In Saigon I met a number of gender-bending cosplayers. Huy, 15, from Ho Chi Minh has been crossdressing as a female character since he began cosplaying five months ago and says that he does so to “look beautiful” and “express himself.”

Phong, a 19-year-old art student, was in "re-trap" (girl dressed as a boy). “I usually dress as boys in anime as they have strong independent characters,” she tells me. On female anime characters she says she thinks they are strong, but usually violent, and she doesn’t like that.

Beauty and freedom

For most, however, cosplay is simply about becoming someone else – someone beautiful, confident and otherworldly.

Most of the cosplayers I spoke to told me that they do cosplay because they “love” the characters that they are playing. Like Huy, they admire their beauty and elegance and want to emulate it.

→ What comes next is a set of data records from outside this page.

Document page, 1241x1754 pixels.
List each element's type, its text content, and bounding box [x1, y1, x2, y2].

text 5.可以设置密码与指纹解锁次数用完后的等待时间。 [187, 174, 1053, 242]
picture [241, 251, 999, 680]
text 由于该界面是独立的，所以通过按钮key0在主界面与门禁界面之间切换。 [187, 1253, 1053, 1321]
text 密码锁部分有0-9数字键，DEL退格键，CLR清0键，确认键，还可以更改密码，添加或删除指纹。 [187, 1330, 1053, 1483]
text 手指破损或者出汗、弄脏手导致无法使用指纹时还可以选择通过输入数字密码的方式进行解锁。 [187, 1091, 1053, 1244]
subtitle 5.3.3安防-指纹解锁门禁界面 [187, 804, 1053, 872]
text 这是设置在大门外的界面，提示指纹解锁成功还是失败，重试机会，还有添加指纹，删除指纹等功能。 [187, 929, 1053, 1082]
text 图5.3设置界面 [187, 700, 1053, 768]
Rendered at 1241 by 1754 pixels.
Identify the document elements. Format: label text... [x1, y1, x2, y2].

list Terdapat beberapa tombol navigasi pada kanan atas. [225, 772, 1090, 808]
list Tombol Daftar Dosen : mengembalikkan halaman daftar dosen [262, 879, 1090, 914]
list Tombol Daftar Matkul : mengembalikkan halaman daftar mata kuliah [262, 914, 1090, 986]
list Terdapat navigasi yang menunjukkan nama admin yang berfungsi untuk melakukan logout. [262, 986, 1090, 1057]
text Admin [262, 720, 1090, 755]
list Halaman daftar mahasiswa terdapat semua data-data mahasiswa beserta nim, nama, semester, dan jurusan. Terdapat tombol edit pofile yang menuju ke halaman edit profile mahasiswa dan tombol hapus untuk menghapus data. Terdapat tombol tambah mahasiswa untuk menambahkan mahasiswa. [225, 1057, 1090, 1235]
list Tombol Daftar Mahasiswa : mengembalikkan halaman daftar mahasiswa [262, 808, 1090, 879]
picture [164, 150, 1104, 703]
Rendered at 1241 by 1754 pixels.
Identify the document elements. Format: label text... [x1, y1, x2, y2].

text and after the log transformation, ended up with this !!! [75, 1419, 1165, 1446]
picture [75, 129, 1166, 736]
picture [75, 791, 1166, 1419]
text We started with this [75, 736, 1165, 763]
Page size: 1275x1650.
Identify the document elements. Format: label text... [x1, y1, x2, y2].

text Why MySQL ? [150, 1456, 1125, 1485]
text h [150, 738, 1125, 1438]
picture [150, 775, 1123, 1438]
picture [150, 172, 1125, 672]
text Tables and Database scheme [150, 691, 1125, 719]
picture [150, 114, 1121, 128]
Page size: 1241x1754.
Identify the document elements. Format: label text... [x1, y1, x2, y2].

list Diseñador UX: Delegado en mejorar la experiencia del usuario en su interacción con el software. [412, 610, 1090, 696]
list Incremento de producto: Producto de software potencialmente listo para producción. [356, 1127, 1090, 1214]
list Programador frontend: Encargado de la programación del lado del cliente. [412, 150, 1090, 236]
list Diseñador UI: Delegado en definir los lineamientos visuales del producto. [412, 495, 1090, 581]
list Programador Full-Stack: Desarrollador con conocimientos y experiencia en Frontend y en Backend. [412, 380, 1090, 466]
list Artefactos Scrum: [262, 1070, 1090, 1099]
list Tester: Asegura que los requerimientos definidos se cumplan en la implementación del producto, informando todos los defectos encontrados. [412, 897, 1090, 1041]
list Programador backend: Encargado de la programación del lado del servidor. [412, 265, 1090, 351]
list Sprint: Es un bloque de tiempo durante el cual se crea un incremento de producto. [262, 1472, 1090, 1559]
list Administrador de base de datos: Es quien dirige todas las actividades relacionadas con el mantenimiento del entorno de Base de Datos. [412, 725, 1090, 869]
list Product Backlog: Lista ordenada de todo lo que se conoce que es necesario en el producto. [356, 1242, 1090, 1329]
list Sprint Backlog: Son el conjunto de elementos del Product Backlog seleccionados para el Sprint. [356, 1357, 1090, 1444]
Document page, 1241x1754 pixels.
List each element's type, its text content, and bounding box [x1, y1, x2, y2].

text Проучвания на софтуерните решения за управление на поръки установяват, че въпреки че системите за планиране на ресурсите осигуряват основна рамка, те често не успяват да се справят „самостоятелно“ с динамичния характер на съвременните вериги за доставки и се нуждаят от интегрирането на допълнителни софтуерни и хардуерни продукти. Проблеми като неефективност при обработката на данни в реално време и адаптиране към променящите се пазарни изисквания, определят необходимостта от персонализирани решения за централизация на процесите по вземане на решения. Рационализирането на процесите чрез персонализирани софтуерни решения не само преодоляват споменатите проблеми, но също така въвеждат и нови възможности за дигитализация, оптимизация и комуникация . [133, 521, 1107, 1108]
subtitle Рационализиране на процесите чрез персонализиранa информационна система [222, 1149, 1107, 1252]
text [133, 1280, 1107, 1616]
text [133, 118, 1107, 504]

Many cosplayers in Vietnam have taken this to a professional level, making a career out of dressing as famous characters at conventions throughout Asia.

These include Miu, a 24 year-old Vietnamese girl who now boasts over 116,000 Facebook followers thanks to regular appearances at conventions in Vietnam, Singapore, the Philippines and Japan.

In turn these professional cosplayers attract armies of fans who then dress as them in cosplay – an interesting meta-dynamic that is perhaps symbolic of the type of idol worship common throughout Asian pop culture.

However, at its heart cosplay seems to be most about acceptance. For those involved in the scene, cosplay and the virtual world that surrounds it gives them a space to express their identities and creativity in a way most often denied to them in everyday life.

“Cosplay is becoming more popular but it’s still not normal,” says Tran Hoang Phi Vu, a 16-year-old otaku, or anime fan, who was beside himself with excitement at the sight of so many cosplayers at the Japan festival.


A growing number of conventions, the tens of thousands of members discussing cosplay in internet forums and the armies of fans following professional cosplayers all suggest that cosplay is a growing subculture in Vietnam; and as in the U.S., where "nerds" are making it big in TV and film, it is also starting to attract a slightly cooler edge.

Thus, while it still remains a little strange to some, cosplayers like Emma are starting to hold their heads, perfect in their multicolored wigs, high.